> [PROVIDED PASSAGE]:
• • • • •
Yamada & Monte-Carlo Philharmonic open season with Lozakovich playing Tchaikovsky

Kazuki Yamada & the Monte-Carlo Philharmonic Orchestra © Sasha Gusov

Kazuki Yamada and the Monte-Carlo Philharmonic Orchestra open the 2022-23 season with a programme of favourites – Berlioz’s Roman Carnival Overture, Tchaikovsky’s Violin Concerto and Dvořák’s Symphony No 9. The guest artist is the highly acclaimed young violinist Daniel Lozakovich.

Kazuki Yamada © Sasha Gusov

Kazuki Yamada has been Music Director of the OPMC since the 2016-17 season, and with his recent appointment as Chief Conductor and Artistic Advisor of the City of Birmingham Symphony Orchestra – a position which he takes up in spring 2023 – we can expect a closer collaboration between the two orchestras. As Principal Guest Conductor of the CBSO since 2018, Maestro Yamada has formed a close association with the ensemble. In 2019 he led collaborative performances of Mendelssohn’s Elijah in Monaco, and in 2023, the CBSO Chorus will return to the Principality for a performance of Carl Orff’s Carmina Burana.

Twenty-two year-old violinist Daniel Lozakovich has a glittering career before him. His tone, says the Hamburger Abendblatt, “… resonates with the Romantic warmth of such forebears as Christian Ferras or Jascha Heifetz”, the Boston Globe praised his “poise, tonal purity, and technique to spare”, and – following a performance at the Verbier Festival – Le Figaro wrote of his “Perfect mastery. An exceptional talent”.
• • • • •
> [EXTRACTED RECORDS]:

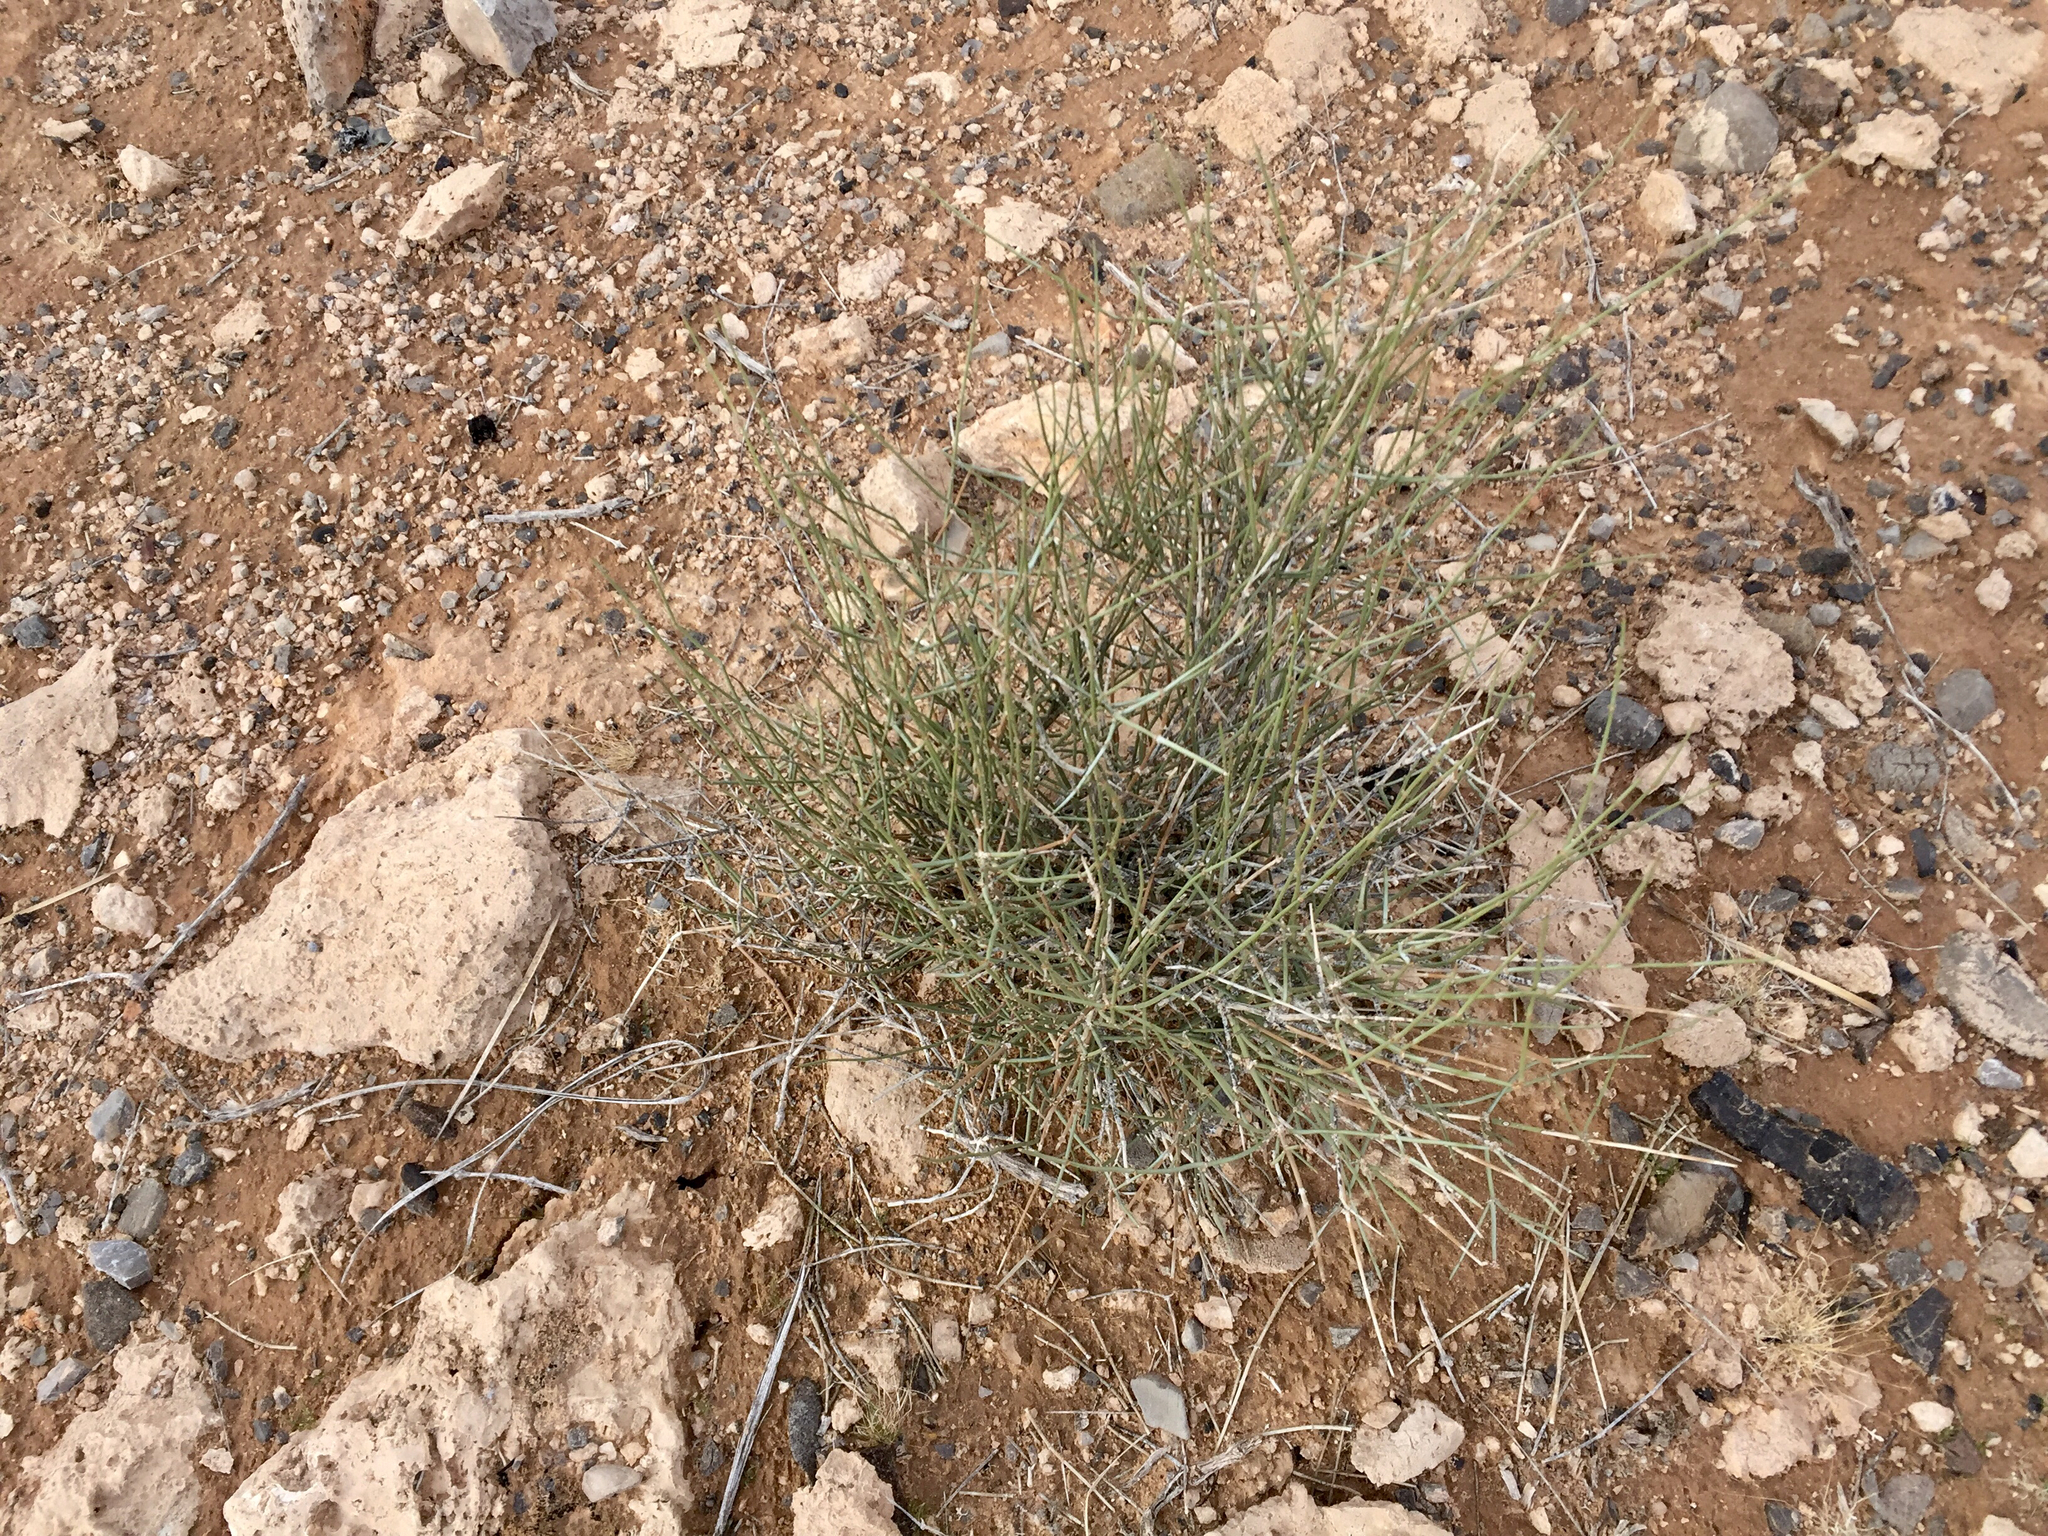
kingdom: Plantae
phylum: Tracheophyta
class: Gnetopsida
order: Ephedrales
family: Ephedraceae
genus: Ephedra
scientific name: Ephedra torreyana
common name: Torrey ephedra
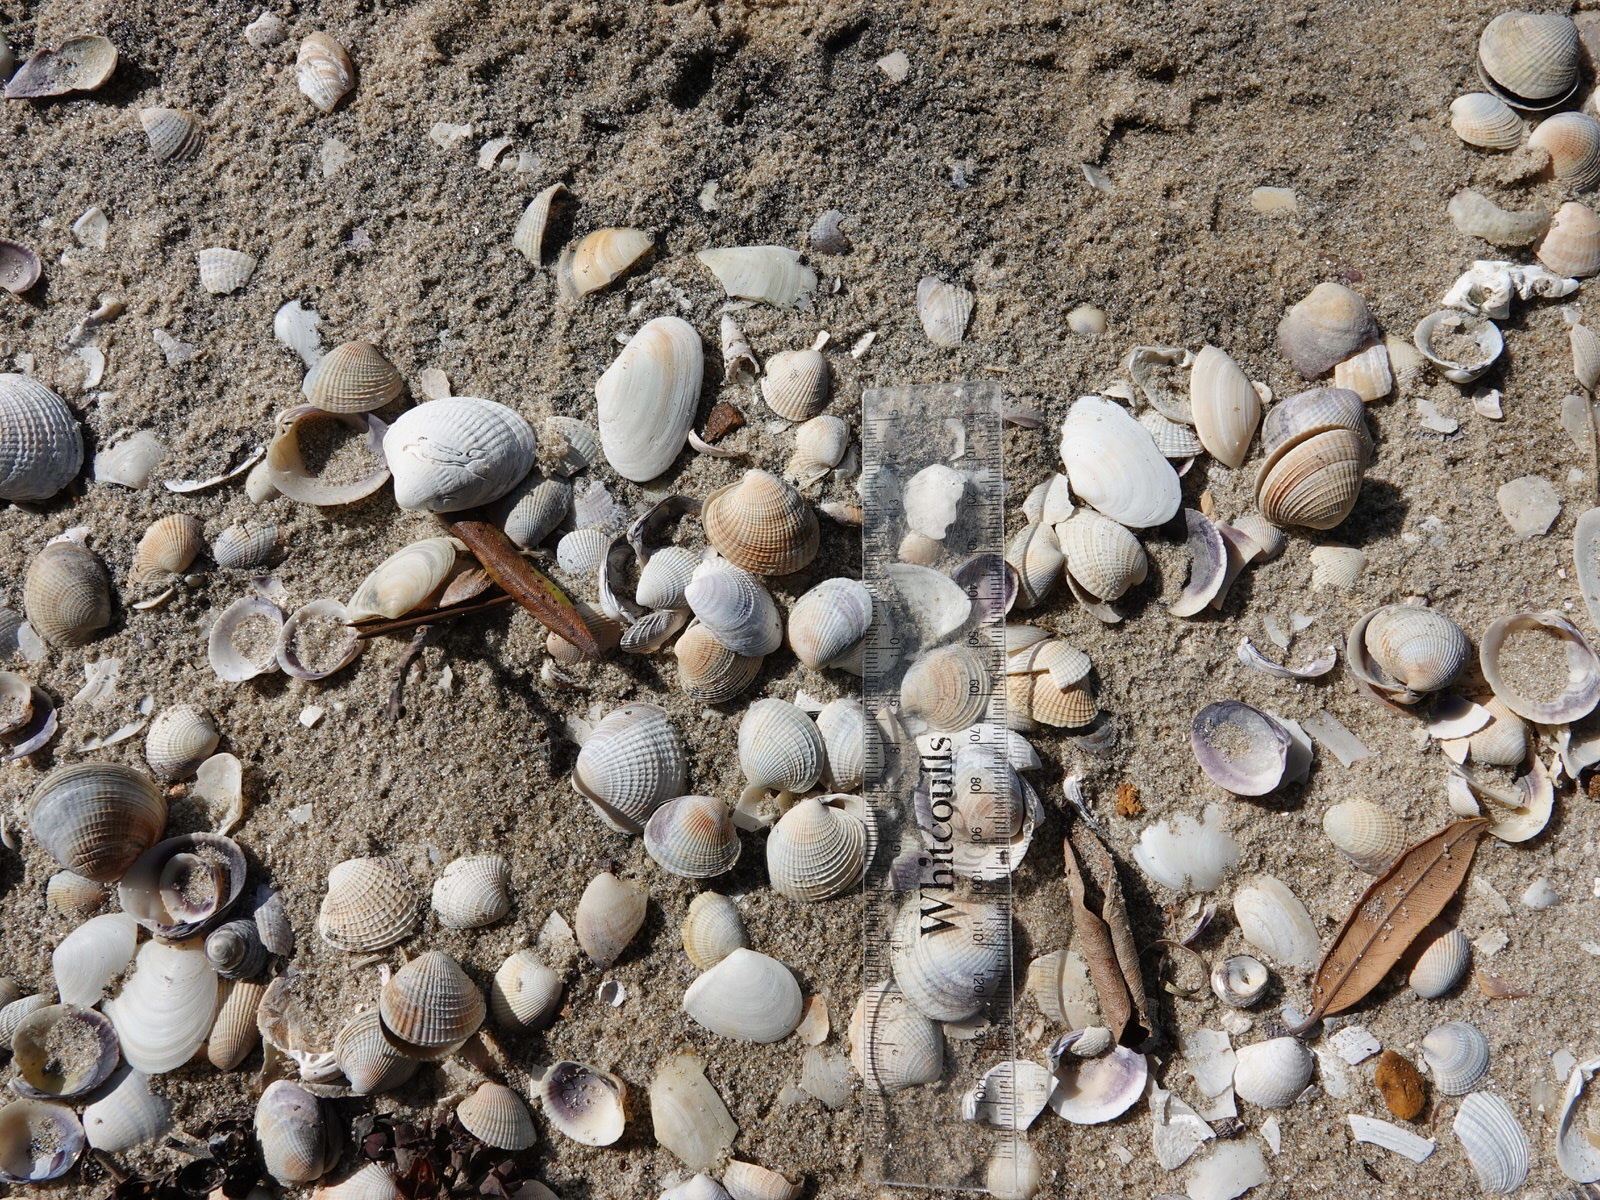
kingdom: Animalia
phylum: Mollusca
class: Bivalvia
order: Venerida
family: Veneridae
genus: Austrovenus
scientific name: Austrovenus stutchburyi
• • • • •
> [PROBLEM TO SOLVE]:
Translate into Spanish this sentence from the season-opening announcement above: "The guest artist is the highly acclaimed young violinist Daniel Lozakovich."

> [THE RESULT]:
El artista invitado es el muy aclamado joven violinista Daniel Lozakovich.